Происшествие из жизни Владимира Васильевича Махонина | страница 43



— Боже меня упаси думать так. Сейчас я вообще ни о чем не ду­маю, у меня слюнки текут, я хочу есть...

Она кормила меня превосходной едой, словно бы демонстриро­вала не только свое хлебосольное гостеприимство, но и кулинарные способности. Она раскраснелась, бегая на кухню, принося оттуда но­вые и новые угощения, лицо ее было почти счастливым, и я не мог не удивиться перемене во всем ее облике, она была красивой... Если бы не.старуха у замочной скважины!
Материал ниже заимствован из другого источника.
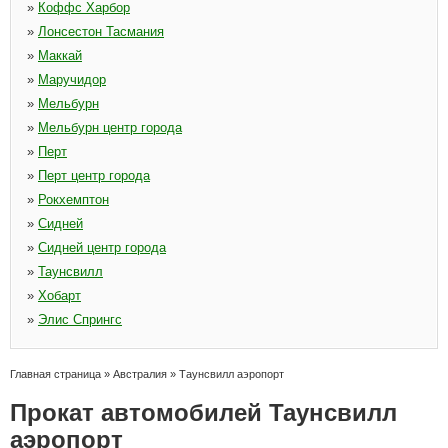
»
Коффс Харбор
»
Лонсестон Тасмания
»
Маккай
»
Маручидор
»
Мельбурн
»
Мельбурн центр города
»
Перт
»
Перт центр города
»
Рокхемптон
»
Сидней
»
Сидней центр города
»
Таунсвилл
»
Хобарт
»
Элис Спрингс
Главная страница
»
Австралия
»
Таунсвилл аэропорт
Прокат автомобилей Таунсвилл
аэропорт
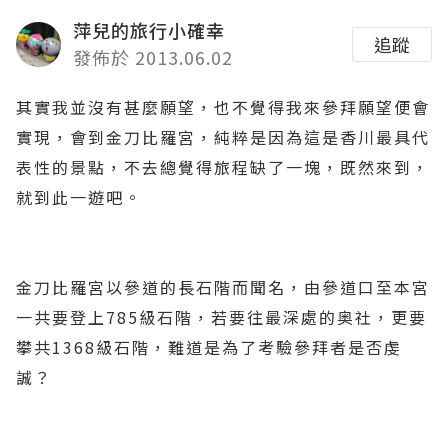
萍兒的旅行小確幸
追蹤
發佈於 2013.06.02
其實我並沒有甚麼願望，也不覺得我來參拜願望便會
實現，會到金刀比羅宮，純粹是因為這是香川最具代
表性的景點，不去總覺得旅程缺了一塊，既然來到，
就到此一遊吧。
金刀比羅宮以參道的長石階而聞名，由參道口至本宮
一共要登上785級石階，若要往最深處的奥社，更要
攀共1368級石階，難道是為了考驗參拜者是否虔
誠？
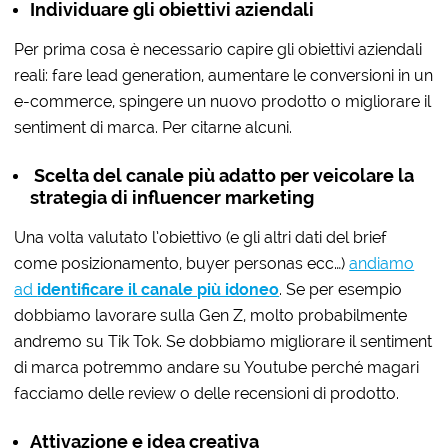
Individuare gli obiettivi aziendali
Per prima cosa è necessario capire gli obiettivi aziendali
reali: fare lead generation, aumentare le conversioni in un
e-commerce, spingere un nuovo prodotto o migliorare il
sentiment di marca. Per citarne alcuni.
Scelta del canale più adatto per veicolare la
strategia di influencer marketing
Una volta valutato l’obiettivo (e gli altri dati del brief
come posizionamento, buyer personas ecc…)
andiamo
ad
identificare il canale più idoneo
. Se per esempio
dobbiamo lavorare sulla Gen Z, molto probabilmente
andremo su Tik Tok. Se dobbiamo migliorare il sentiment
di marca potremmo andare su Youtube perché magari
facciamo delle review o delle recensioni di prodotto.
Attivazione e idea creativa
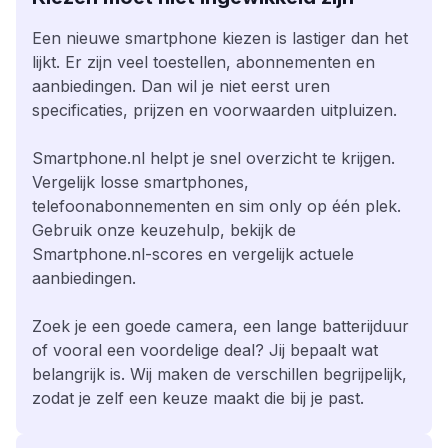
Een nieuwe smartphone kiezen is lastiger dan het
lijkt. Er zijn veel toestellen, abonnementen en
aanbiedingen. Dan wil je niet eerst uren
specificaties, prijzen en voorwaarden uitpluizen.
Smartphone.nl helpt je snel overzicht te krijgen.
Vergelijk losse smartphones,
telefoonabonnementen en sim only op één plek.
Gebruik onze keuzehulp, bekijk de
Smartphone.nl-scores en vergelijk actuele
aanbiedingen.
Zoek je een goede camera, een lange batterijduur
of vooral een voordelige deal? Jij bepaalt wat
belangrijk is. Wij maken de verschillen begrijpelijk,
zodat je zelf een keuze maakt die bij je past.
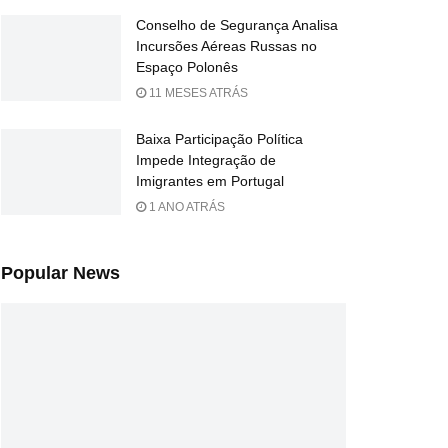
Conselho de Segurança Analisa
Incursões Aéreas Russas no
Espaço Polonês
11 MESES ATRÁS
Baixa Participação Política
Impede Integração de
Imigrantes em Portugal
1 ANO ATRÁS
Popular News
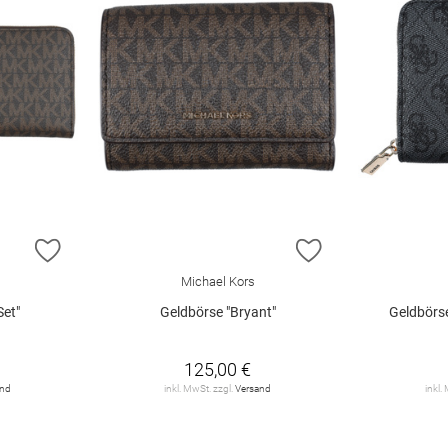
ZUR WUNSCHLISTE HINZUFÜGEN
ZUR WUNSCHLIST
Michael Kors
Set"
Geldbörse "Bryant"
Geldbörs
125,00 €
and
inkl. MwSt. zzgl.
Versand
inkl.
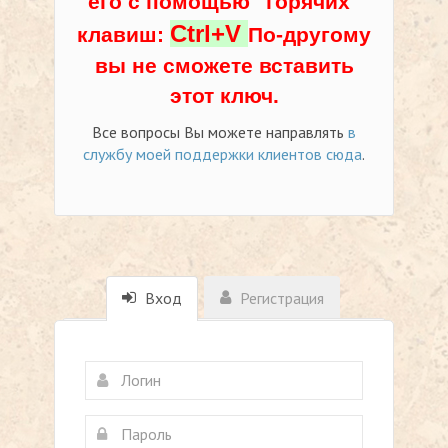
его с помощью "горячих"
Ctrl+V
клавиш:
По-другому
вы не сможете вставить
этот ключ.
Все вопросы Вы можете направлять
в
службу моей поддержки клиентов сюда
.
Вход
Регистрация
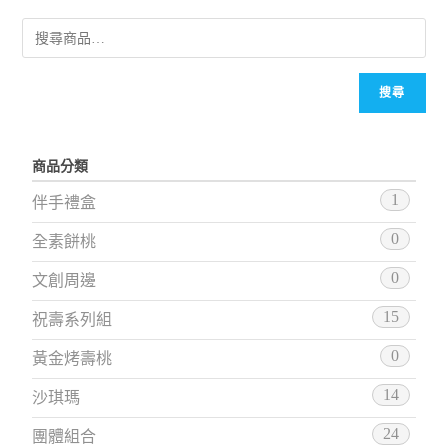
搜尋
商品分類
1
伴手禮盒
0
全素餅桃
0
文創周邊
15
祝壽系列組
0
黃金烤壽桃
14
沙琪瑪
24
團體組合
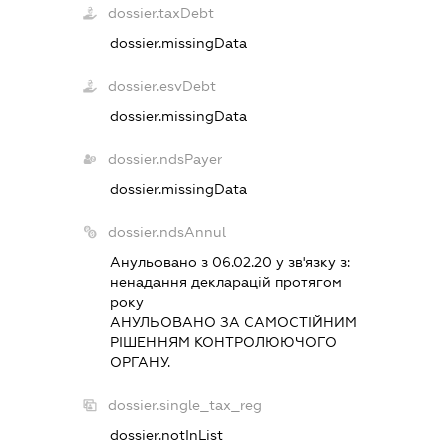
dossier.taxDebt
dossier.missingData
dossier.esvDebt
dossier.missingData
dossier.ndsPayer
dossier.missingData
dossier.ndsAnnul
Анульовано з 06.02.20 у зв'язку з:
ненадання декларацiй протягом
року
АНУЛЬОВАНО ЗА САМОСТIЙНИМ
РIШЕННЯМ КОНТРОЛЮЮЧОГО
ОРГАНУ.
dossier.single_tax_reg
dossier.notInList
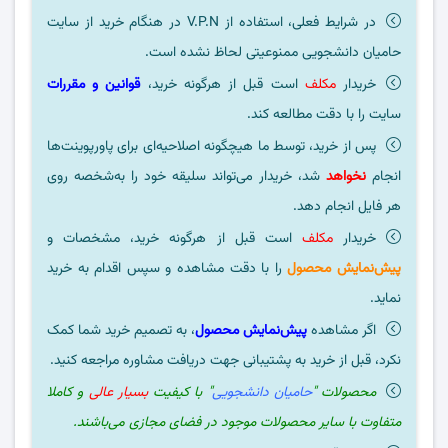
در شرایط فعلی، استفاده از V.P.N در هنگام خرید از سایت
حامیان دانشجویی ممنوعیتی لحاظ نشده است.
خریدار
مکلف
است قبل از هرگونه خرید،
قوانین و مقررات
سایت را با دقت مطالعه کند.
پس از خرید، توسط ما هیچگونه اصلاحیه‌ای برای پاورپوینت‌ها
انجام
نخواهد
شد، خریدار می‌تواند سلیقه خود را به‌شخصه روی
هر فایل انجام دهد.
خریدار
مکلف
است قبل از هرگونه خرید، مشخصات و
پیش‌نمایش محصول
را با دقت مشاهده و سپس اقدام به خرید
نماید.
اگر مشاهده
پیش‌نمایش محصول
، به تصمیم خرید شما کمک
نکرد، قبل از خرید به پشتیبانی جهت دریافت مشاوره مراجعه کنید.
محصولات "
حامیان دانشجویی
" با کیفیت
بسیار عالی
و کاملا
متفاوت با سایر محصولات موجود در فضای مجازی می‌باشند.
Может быть, и даже наверно, ста­руха давным-давно спала в своей комнате, но я уже не мог ничего поделать с собой: она будто была здесь, рядом, между мной и доче­рью Аристарха Безденежных...
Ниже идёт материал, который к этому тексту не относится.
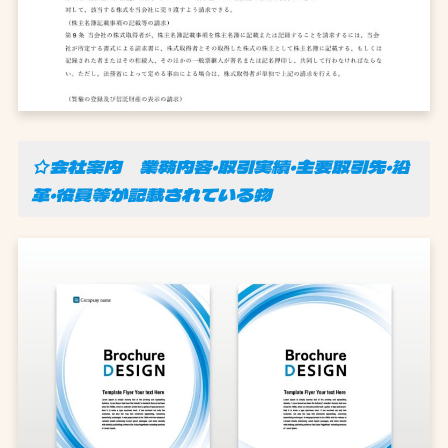
☆会社案内 業務内容・取引実績・主要取引先・沿
革・役員等が記載されている物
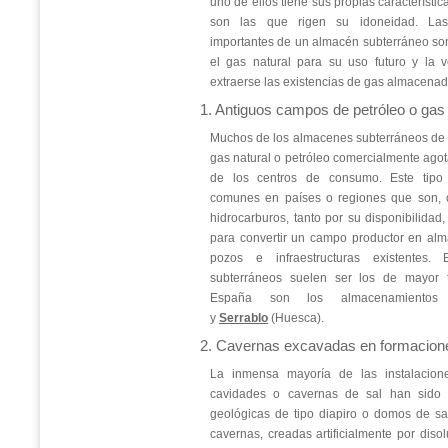
uno de ellos tiene sus propias característi
son las que rigen su idoneidad. Las 
importantes de un almacén subterráneo so
el gas natural para su uso futuro y la 
extraerse las existencias de gas almacenad
1. Antiguos campos de petróleo o gas
Muchos de los almacenes subterráneos de
gas natural o petróleo comercialmente agot
de los centros de consumo. Este tipo
comunes en países o regiones que son, o
hidrocarburos, tanto por su disponibilida
para convertir un campo productor en al
pozos e infraestructuras existentes.
subterráneos suelen ser los de mayor
España son los almacenamient
y
Serrablo
(Huesca).
2. Cavernas excavadas en formacione
La inmensa mayoría de las instalacio
cavidades o cavernas de sal han sido c
geológicas de tipo diapiro o domos de sa
cavernas, creadas artificialmente por diso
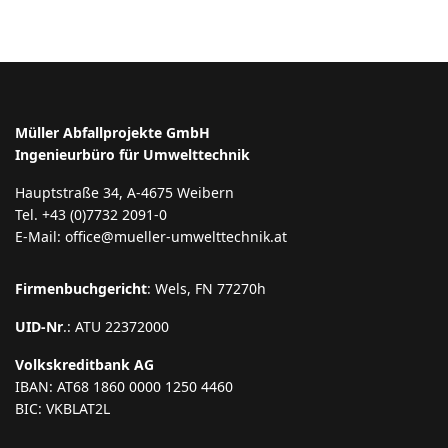
Müller Abfallprojekte GmbH
Ingenieurbüro für Umwelttechnik
Hauptstraße 34, A-4675 Weibern
Tel. +43 (0)7732 2091-0
E-Mail: office@mueller-umwelttechnik.at
Firmenbuchgericht
: Wels, FN 77270h
UID-Nr
.: ATU 22372000
Volkskreditbank AG
IBAN: AT68 1860 0000 1250 4460
BIC: VKBLAT2L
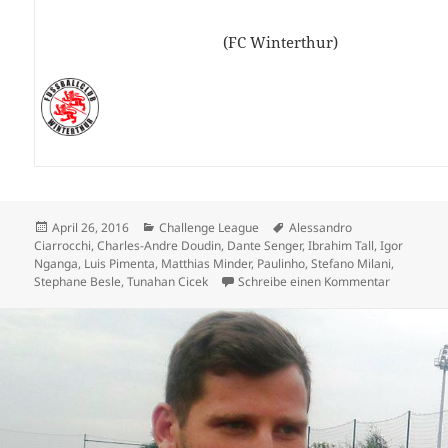
(FC Winterthur)
Veröffentlicht
Kategorien
Schlagwörter
April 26, 2016
Challenge League
Alessandro
am
Ciarrocchi
,
Charles-Andre Doudin
,
Dante Senger
,
Ibrahim Tall
,
Igor
Nganga
,
Luis Pimenta
,
Matthias Minder
,
Paulinho
,
Stefano Milani
,
zu Xamax 
Stephane Besle
,
Tunahan Cicek
Schreibe einen Kommentar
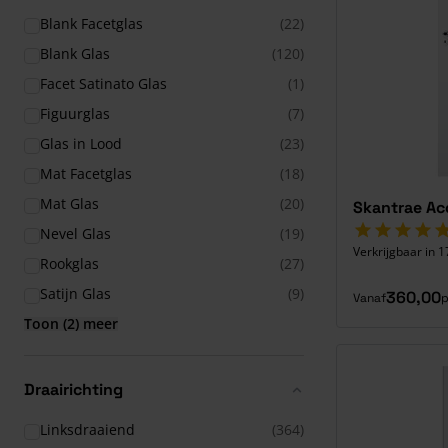
Blank Facetglas
(22)
Blank Glas
(120)
Facet Satinato Glas
(1)
Figuurglas
(7)
Glas in Lood
(23)
Mat Facetglas
(18)
Mat Glas
(20)
Skantrae Ac
Nevel Glas
(19)
Verkrijgbaar in 1
Rookglas
(27)
Satijn Glas
(9)
360,00
Vanaf
p
Toon (2) meer
Draairichting
Linksdraaiend
(364)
Пришло время расставаться. Ирина принесла мне шубу, оделась сама, но медлила уходить из комнаты. Мы стояли друг перед другом, она, запрокинув лицо, смотрела на меня влажными, умоляющими гла­зами. Я хотел наклониться, поцеловать ее, но не наклонился, не по­целовал. Ирина сказала, отстранившись:

— Я убью ее! Эту гадкую бабу Юлю! Убью!

— Зачем? Не надо.

— Надо! — прошептала она с тоской и, преобразившись, восклик­нула почти радостно:— Господи, я ведь не пришила вам пуговицу. Дайте пришью...

— Не надо, обойдется...

— Ну дайте, пожалуйста, что вы за человек! — со слезами в го­лосе проговорила она.
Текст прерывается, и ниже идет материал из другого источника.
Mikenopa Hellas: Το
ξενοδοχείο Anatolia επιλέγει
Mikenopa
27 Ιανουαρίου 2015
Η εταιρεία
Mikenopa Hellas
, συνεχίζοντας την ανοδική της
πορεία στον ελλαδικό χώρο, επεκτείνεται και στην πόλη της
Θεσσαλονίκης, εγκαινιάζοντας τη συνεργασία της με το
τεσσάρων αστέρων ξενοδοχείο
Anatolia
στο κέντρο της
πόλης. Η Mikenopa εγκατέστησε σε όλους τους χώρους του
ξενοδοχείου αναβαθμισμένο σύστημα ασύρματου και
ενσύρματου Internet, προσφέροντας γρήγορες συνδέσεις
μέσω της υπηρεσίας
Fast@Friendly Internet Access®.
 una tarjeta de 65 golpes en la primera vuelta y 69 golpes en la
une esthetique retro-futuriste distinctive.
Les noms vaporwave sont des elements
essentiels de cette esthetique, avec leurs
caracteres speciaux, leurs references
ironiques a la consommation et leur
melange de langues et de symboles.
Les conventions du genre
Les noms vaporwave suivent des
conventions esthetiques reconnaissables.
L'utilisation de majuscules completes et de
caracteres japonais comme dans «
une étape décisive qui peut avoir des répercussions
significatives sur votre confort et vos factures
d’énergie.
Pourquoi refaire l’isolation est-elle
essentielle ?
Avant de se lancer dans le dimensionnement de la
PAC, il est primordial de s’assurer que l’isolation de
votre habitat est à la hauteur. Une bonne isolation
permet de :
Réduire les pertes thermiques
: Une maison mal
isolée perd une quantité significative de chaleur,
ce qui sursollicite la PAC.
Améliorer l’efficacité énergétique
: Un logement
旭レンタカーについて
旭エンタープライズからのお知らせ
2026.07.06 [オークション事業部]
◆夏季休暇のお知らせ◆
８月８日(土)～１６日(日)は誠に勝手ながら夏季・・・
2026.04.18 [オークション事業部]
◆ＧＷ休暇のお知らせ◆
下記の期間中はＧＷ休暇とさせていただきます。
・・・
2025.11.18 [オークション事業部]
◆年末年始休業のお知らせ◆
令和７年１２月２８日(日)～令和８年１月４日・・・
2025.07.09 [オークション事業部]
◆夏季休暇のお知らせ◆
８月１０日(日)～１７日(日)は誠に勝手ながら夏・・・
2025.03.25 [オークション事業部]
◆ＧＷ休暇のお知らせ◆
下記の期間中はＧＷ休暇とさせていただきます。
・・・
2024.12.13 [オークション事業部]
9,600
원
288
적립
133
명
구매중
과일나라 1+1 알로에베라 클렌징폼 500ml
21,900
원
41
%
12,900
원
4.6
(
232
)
И я снял шубу, и она долго, старательно пришивала пуговицу. Алла Дмитриевна сразу увидит, что пришита она чужими руками, и непременно спросит меня, а что я скажу?.. Скажу, что это услужли­вая тетя Нюра, уборщица, поухаживала за мной...

Наконец мы вышли на улицу.

— Не надо, не провожайте,— сказал я.

— Не буду,— проговорила Ирина почти со злостью.— Чего вы боитесь? Неужели так, оглядываясь, и живете?

Что я мог ответить? Лучше всего было ее не понять, и я не по­нял ее:

— Как же не оглядываться? Вон сколько машин — сшибут и фа­милии не спросят. Идите домой, спасибо, я давно так вкусно и много не ел. Моя мать говорила: на ночь нельзя наедаться, цыган при­снится...

— Будем надеяться, не приснится,— сказала Ирина голосом пе­чальным, но и этой печали я постарался не услышать и ушел. Обер­нулся, она стояла, смотря мне вслед...

В самом деле, мать пугала меня в детстве цыганом, но никогда за всю мою жизнь он мне не снился, страшный цыган. А в эту ночь приснился.

Он сидел на табурете в поле, усыпанном желто-красными осенними листьями, при галстуке, в джинсах, очень благообразный, вычесывал из бороды репейные колючки и тыкал в меня пальцем, вопрошая: «Что такое, голубок, трансцендентальная теория апперцеп­ции?» Я стоял перед ним, как провинившийся школьник, и трепетал от ужаса — он был страшен именно своей благообразностью. «Не знаешь? — вопрошал он.— А сколько стоят джинсы, знаешь? Что же ты знаешь, серый? Ничего ведь не знаешь». Он был прав, я ничего не знал, ровным счетом ничего, когда-то знал таблицу умножения, но и ее забыл, начало всех начал, хотя всем своим видом хотел ему пока­зать, что многое знаю, а уж таблицу умножения — в совершенстве. Цыган хохотал, вынимал из-под листьев гитару и визгливо голосом популярной певицы пел: «Арлекино, Арлекино...» «Подпевай!» — кри­чал он. Но я не знал слов и не мог подпевать. Как рыба, выброшенная на берег, я открывал беззвучно рот. Я хотел ему подпевать, но не знал ни слов, ни мотива, ничего не знал, все забыл, только разевал и разевал беззвучно рот.